Sąd Okręgowy podzielił ponadto stanowisko powodów co do abuzywności innych postanowień umowy, a mianowicie dotyczących ubezpieczenia niskiego wkładu własnego (tj. § 3 ust. 3). Uwzględniając powyższe rozważania na tle przesłanek warunkujących uznanie danego postanowienia za niedozwolone – w ocenie Sądu – przedmiotowe postanowienie stanowiło część wzorca umowy, gdyż powodowie nie mieli żadnego wpływu na jego treść. Strona powodowa nie mogła wybrać ani ubezpieczyciela ani wariantu ubezpieczenia, albowiem z umowy wynikał tylko obowiązek przystąpienia do ubezpieczenia i uiszczania określonych kwot tytułem składek na to ubezpieczenie. Umowa ubezpieczenia, zawarta pomiędzy Bankiem a towarzystwem ubezpieczeniowym nie była znana kredytobiorcom, a zatem nie znali oni warunków, od jakich zależy wypłata sumy ubezpieczenia ani też nie wiedzieli, czy koszt ubezpieczenia wskazany w umowie kredytu to rzeczywisty koszt danego ubezpieczenia, czy też powiększony o marżę Banku. Nie bez znaczenia pozostaje, iż ubezpieczenie niskiego wkładu własnego skonstruowane zostało w taki sposób, aby zabezpieczyć interes pozwanego wobec braku środków na zapewnienie wymaganego przez pozwanego wkładu własnego przez kredytobiorców. Bank nałożył bowiem na kredytobiorców obowiązek ponoszenia kosztów umów ubezpieczenia w sytuacji, gdy nie byli oni ani stroną umowy ubezpieczenia ani uposażonym z takiej umowy. Sąd nie podważa przy tym samej dopuszczalności i skuteczności korzystania z ubezpieczenia niskiego wkładu, jako formy zabezpieczenia spełnienia części świadczenia z umowy kredytu, ale uznaje za abuzywne, co do treści, te postanowienia umowy, według których koszt zabezpieczenia ponosi w całości konsument, nie uzyskując w zamian żadnych korzyści. O ekwiwalentności świadczenia przy korzystaniu z tego rodzaju zabezpieczenia można byłoby mówić tylko wówczas, gdyby poniesienie kosztów ubezpieczenia skutkowałoby dla kredytobiorców uzyskaniem niższego oprocentowania kredytu, co najmniej w zakresie zabezpieczonej części lub gdyby w kosztach uzyskania zabezpieczenia partycypowałby również Bank, albo gdyby opłacone przez kredytobiorców zabezpieczenie zmniejszyło zakres lub ciężar ustanowienia innych zabezpieczeń. Tym samym postanowienia dotyczące ubezpieczenia niskiego wkładu własnego wskazywane przez powodów jako abuzywne uznać należało również jako nieważne.

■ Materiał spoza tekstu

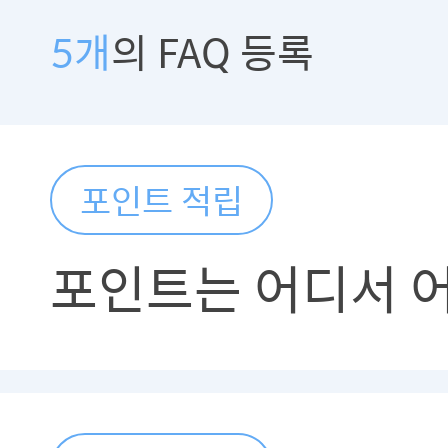
5개
의 FAQ 등록
포인트 적립
포인트는 어디서 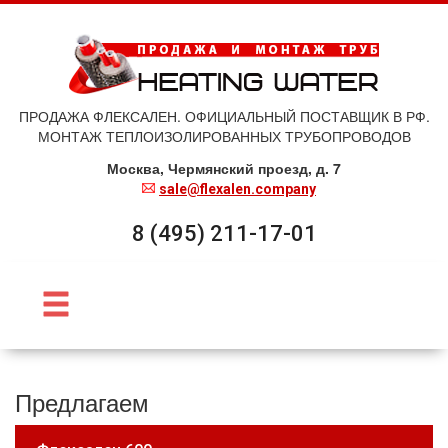
ПРОДАЖА ФЛЕКСАЛЕН. ОФИЦИАЛЬНЫЙ ПОСТАВЩИК В РФ.
МОНТАЖ ТЕПЛОИЗОЛИРОВАННЫХ ТРУБОПРОВОДОВ
Москва, Чермянский проезд, д. 7
sale@flexalen.company
8 (495) 211-17-01
Предлагаем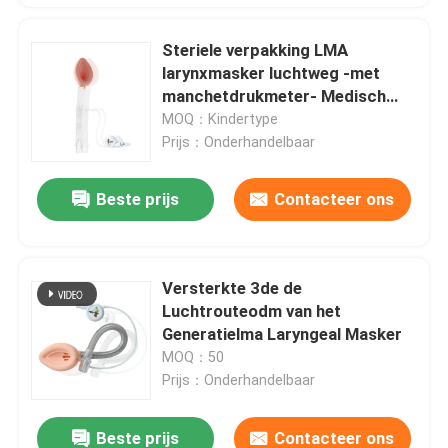
Steriele verpakking LMA
larynxmasker luchtweg -met
manchetdrukmeter- Medisch
siliconen - CE & ISO
MOQ：Kindertype
gecertificeerd
Prijs：Onderhandelbaar
Beste prijs
Contacteer ons
Versterkte 3de de
Luchtrouteodm van het
Generatielma Laryngeal Masker
MOQ：50
Prijs：Onderhandelbaar
Beste prijs
Contacteer ons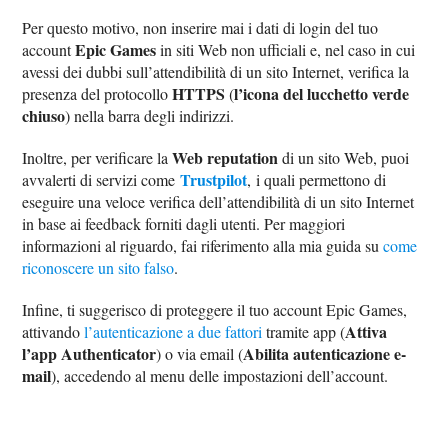
Per questo motivo, non inserire mai i dati di login del tuo
Epic Games
account
in siti Web non ufficiali e, nel caso in cui
avessi dei dubbi sull’attendibilità di un sito Internet, verifica la
HTTPS
l’icona del lucchetto verde
presenza del protocollo
(
chiuso
) nella barra degli indirizzi.
Web reputation
Inoltre, per verificare la
di un sito Web, puoi
Trustpilot
avvalerti di servizi come
, i quali permettono di
eseguire una veloce verifica dell’attendibilità di un sito Internet
in base ai feedback forniti dagli utenti. Per maggiori
informazioni al riguardo, fai riferimento alla mia guida su
come
riconoscere un sito falso
.
Infine, ti suggerisco di proteggere il tuo account Epic Games,
Attiva
attivando
l’autenticazione a due fattori
tramite app (
l’app Authenticator
Abilita autenticazione e-
) o via email (
mail
), accedendo al menu delle impostazioni dell’account.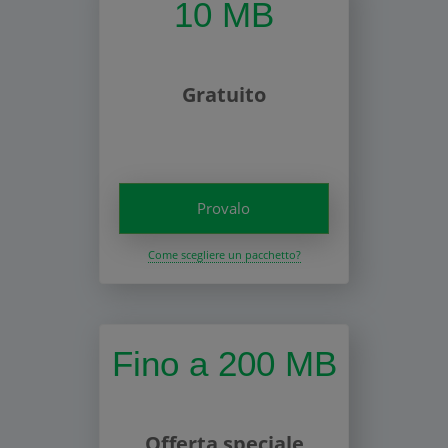
10 MB
Gratuito
Provalo
Come scegliere un pacchetto?
Fino a 200 MB
Offerta speciale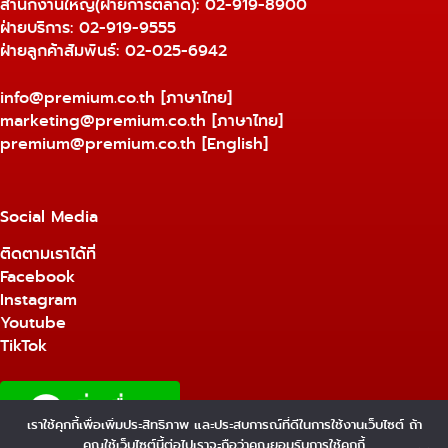
สำนักงานใหญ่(ฝ่ายการตลาด):
02-919-8900
ฝ่ายบริการ:
02-919-9555
ฝ่ายลูกค้าสัมพันธ์: 02-025-6942
info@premium.co.th
[ภาษาไทย]
marketing@premium.co.th
[ภาษาไทย]
premium@premium.co.th
[English]
Social Media
ติดตามเราได้ที่
Facebook
Instagram
Youtube
TikTok
เราใช้คุกกี้เพื่อเพิ่มประสิทธิภาพ และประสบการณ์ที่ดีในการใช้งานเว็บไซต์ ถ้า
1
คุณใช้เว็บไซต์นี้ต่อไปเราจะถือว่าคุณยอมรับการใช้คุกกี้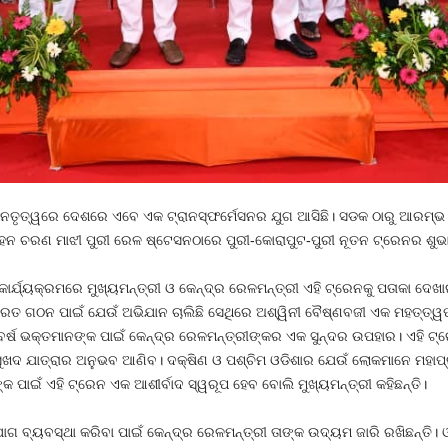
 ନେତୃତ୍ୱରେ ଦେଶରେ ଏବେ ଏକ ଟ୍ରାନସ୍‌ଫର୍ମେସନର ଯୁଗ ଆସିଛି। ସଡକ ଠାରୁ ଆରମ୍ଭ
ମୋହନ ଚରଣ ମାଝୀ ପୁରୀ ରେଳ ଷ୍ଟେସନଠାରେ ପୁରୀ-କୋରାପୁଟ-ପୁରୀ ନୂତନ ଟ୍ରେନର ଶୁ
୍ଯ୍ୟକ୍ରମରେ ମୁଖ୍ୟମନ୍ତ୍ରୀ ଓ କେନ୍ଦ୍ର ରେଳମନ୍ତ୍ରୀ ଏହି ଟ୍ରେନକୁ ପତାକା ଦେଖାଇ
ରତ ଗଠନ ପାଇଁ ଯେଉଁ ଅଭିଯାନ ଚାଲିଛି ସେଥିରେ ଅଶ୍ୱିନୀ ବୈଷ୍ଣବଜୀ ଏକ ମହତ୍ତ୍ୱପୂର୍
ବର୍ଷ ଭକ୍ତମାନଙ୍କ ପାଇଁ କେନ୍ଦ୍ର ରେଳମନ୍ତ୍ରୀଙ୍କର ଏକ ସୁନ୍ଦର ଉପହାର। ଏହି ଟ୍ରେନ 
ୁଖଦ ଯାତ୍ରାର ଅନୁଭବ ଆଣିବ। ଦକ୍ଷିଣ ଓ ପଶ୍ଚିମ ଓଡିଶାର ଯେଉଁ ଲୋକମାନେ ମହାପ୍ରଭୁ
ପାଇଁ ଏହି ଟ୍ରେନ ଏକ ଆଶୀର୍ବାଦ ସ୍ୱରୂପ ହେବ ବୋଲି ମୁଖ୍ୟମନ୍ତ୍ରୀ କହିଛନ୍ତି।
ଗ ବ୍ୟବସ୍ଥା କରିବା ପାଇଁ କେନ୍ଦ୍ର ରେଳମନ୍ତ୍ରୀ ତାଙ୍କ ଉଦ୍ୟମ ଜାରି ରଖିଛନ୍ତି। 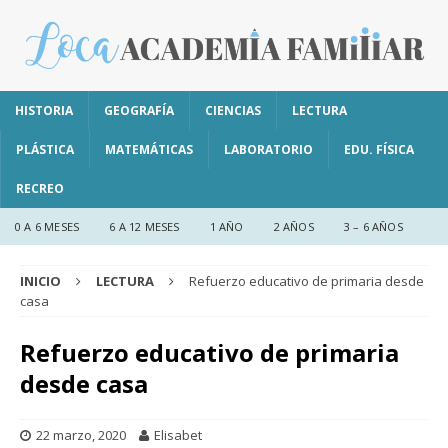
HISTORIA
GEOGRAFÍA
CIENCIAS
LECTURA
PLÁSTICA
MATEMÁTICAS
LABORATORIO
EDU. FÍSICA
RECREO
0 A 6 MESES
6 A 12 MESES
1 AÑO
2 AÑOS
3 – 6 AÑOS
INICIO
LECTURA
Refuerzo educativo de primaria desde
casa
Refuerzo educativo de primaria
desde casa
22 marzo, 2020
Elisabet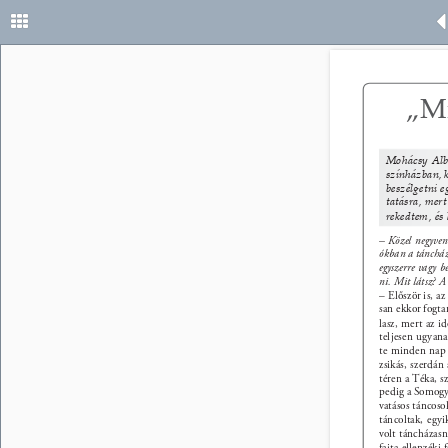
„Mi
Mohácsy Albe
színházban, 
beszélgetni 
tatásra, mert
rekedtem, és 
– Közel negyven
ókban a táncházm
egyszerre vagy b
ni. Mit látsz? 
– Először is, a
san ekkor fogta
lasz, mert az i
teljesen ugyan
te minden nap
zsikás, szerdán
téren a Téka, 
pedig a Somogyi
vatásos táncoso
táncoltak, egy
volt táncházasn
fajta ellenzéki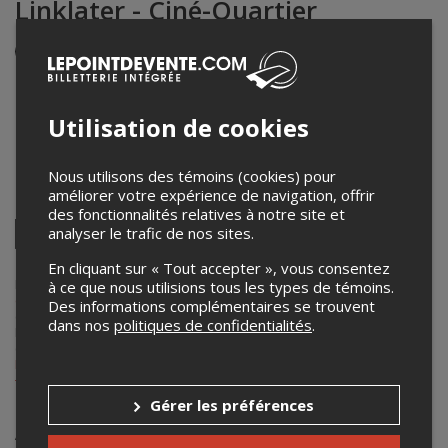
Linklater - Ciné-Quartier
Événement en personne
19 mai 2026
19h30 – 21h15 / Entrée: 19h00
Utilisation de cookies
Maison de la culture du Plateau-Mont-Royal
465 avenue du Mont-Royal Est
,
Montréal
,
QC
,
Canada
Nous utilisons des témoins (cookies) pour
améliorer votre expérience de navigation, offrir
Partagez cet événement
des fonctionnalités relatives à notre site et
Twitter
analyser le trafic de nos sites.
Facebook
Linkedin
Pinterest
Envoyer
En cliquant sur « Tout accepter », vous consentez
par
courriel
Lepointdevente.com agit à titre de mandataire pour
Maison de la
à ce que nous utilisions tous les types de témoins.
culture du Plateau-Mont-Royal
dans le cadre de l’affichage en ligne
Des informations complémentaires se trouvent
et la vente de billets pour ses événements.
dans nos
politiques de confidentialités
.
Pour plus d’information à propos de cet événement, veuillez
contacter l’organisateur de l’événement,
Maison de la culture du
Plateau-Mont-Royal
, à
maison_mr@montreal.ca
ou au
+1 514-872-2266
.
Gérer les préférences
Achat de billets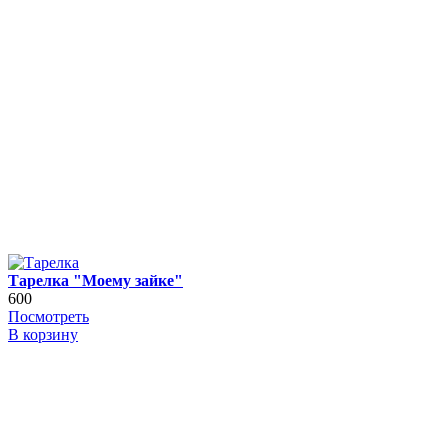
Тарелка "Моему зайке"
600
Посмотреть
В корзину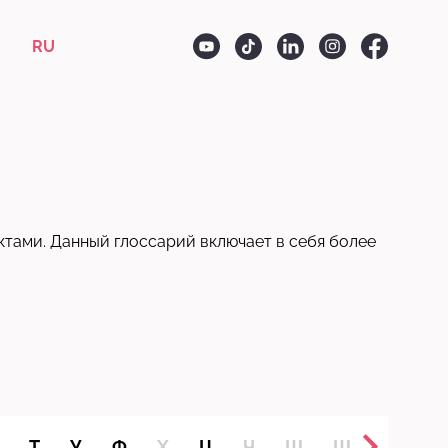
RU
ктами. Данный глоссарий включает в себя более
Т
У
Ф
Х
Ц
Ч
Ш
Щ
Ъ
Ы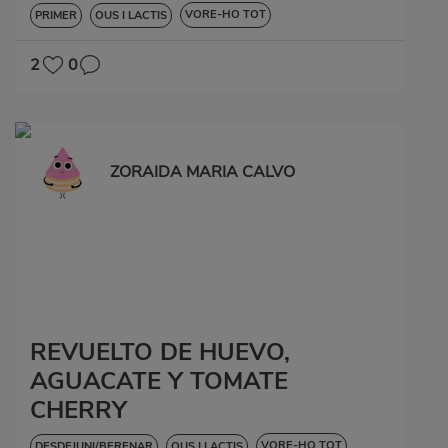
VORE-HO TOT
PRIMER
OUS I LACTIS
BAIXA EN COLESTEROL
2
0
ZORAIDA MARIA CALVO
REVUELTO DE HUEVO,
AGUACATE Y TOMATE
CHERRY
VORE-HO TOT
DESDEJUNI/BERENAR
OUS I LACTIS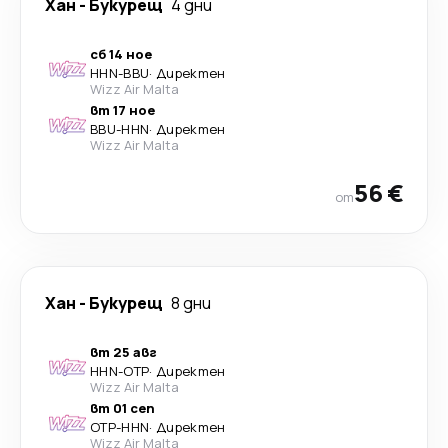
Хан
-
Букурещ
4 дни
сб 14 ное
HHN
-
BBU
·
Директен
Wizz Air Malta
вт 17 ное
BBU
-
HHN
·
Директен
Wizz Air Malta
56 €
от
Хан
-
Букурещ
8 дни
вт 25 авг
HHN
-
OTP
·
Директен
Wizz Air Malta
вт 01 сеп
OTP
-
HHN
·
Директен
Wizz Air Malta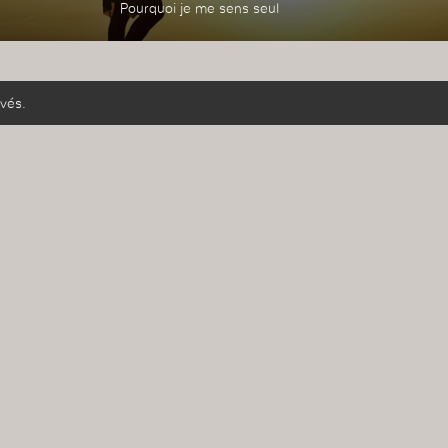
Pourquoi je me sens seul
vés.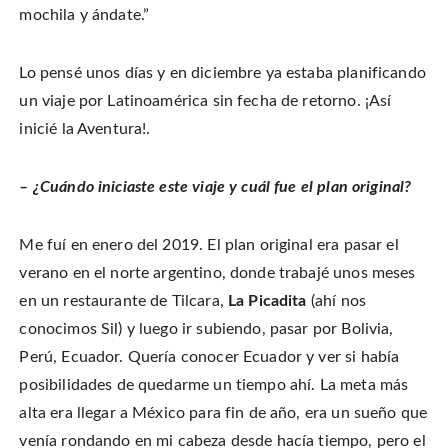
mochila y ándate.”
Lo pensé unos días y en diciembre ya estaba planificando
un viaje por Latinoamérica sin fecha de retorno. ¡Así
inicié la Aventura!.
– ¿Cuándo iniciaste este viaje y cuál fue el plan original?
Me fuí en enero del 2019. El plan original era pasar el
verano en el norte argentino, donde trabajé unos meses
en un restaurante de Tilcara,
La Picadita
(ahí nos
conocimos Sil) y luego ir subiendo, pasar por Bolivia,
Perú, Ecuador. Quería conocer Ecuador y ver si había
posibilidades de quedarme un tiempo ahí. La meta más
alta era llegar a México para fin de año, era un sueño que
venía rondando en mi cabeza desde hacía tiempo, pero el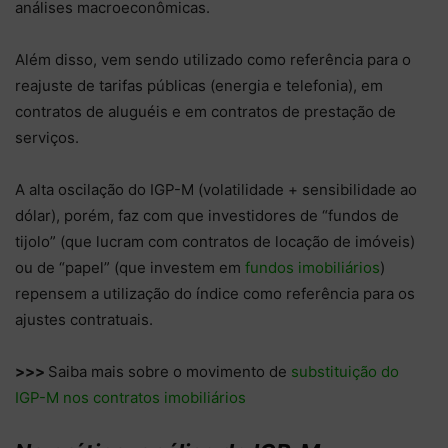
análises macroeconômicas.
Além disso, vem sendo utilizado como referência para o
reajuste de tarifas públicas (energia e telefonia), em
contratos de aluguéis e em contratos de prestação de
serviços.
A alta oscilação do IGP-M (volatilidade + sensibilidade ao
dólar), porém, faz com que investidores de “fundos de
tijolo” (que lucram com contratos de locação de imóveis)
ou de “papel” (que investem em
fundos imobiliários
)
repensem a utilização do índice como referência para os
ajustes contratuais.
>>>
Saiba mais sobre o movimento de
substituição do
IGP-M nos contratos imobiliários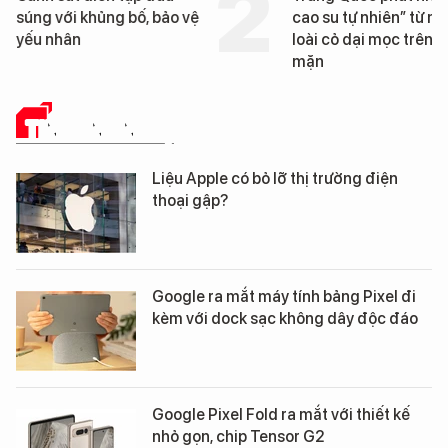
g bố, bảo vệ
cao su tự nhiên” từ một
loài cỏ dại mọc trên đất
mặn
TIN CÔNG NGHỆ
Liệu Apple có bỏ lỡ thị trường điện
thoại gập?
Google ra mắt máy tính bảng Pixel đi
kèm với dock sạc không dây độc đáo
Google Pixel Fold ra mắt với thiết kế
nhỏ gọn, chip Tensor G2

Przechodząc do oceny skutków stwierdzenia abuzywności klauzul indeksacyjnych, trzeba wskazać, że według zasady ogólnej, postanowienia abuzywne nie wiążą konsumenta ex tunc i ex lege, strony są jednakże związane umową w pozostałym zakresie (art. 385 1 § 2 in fine k.c.).

W procesie wykładni dyrektywy (...), a tym samym również implementujących ją przepisów krajowych o niedozwolonych postanowieniach umownych (art. 385 1 i n. k.c.), wiążąca jest wykładnia Trybunału Sprawiedliwości Unii Europejskiej. Wynika to z systemu ochrony prawnej w Unii Europejskiej, zgodnie z którym (...) jest wyłącznie właściwy w kwestii wykładni prawa unijnego, z kolei sądy krajowe mają wyłączną kompetencję do stosowania tego prawa w konkretnych sprawach podlegających ich jurysdykcji.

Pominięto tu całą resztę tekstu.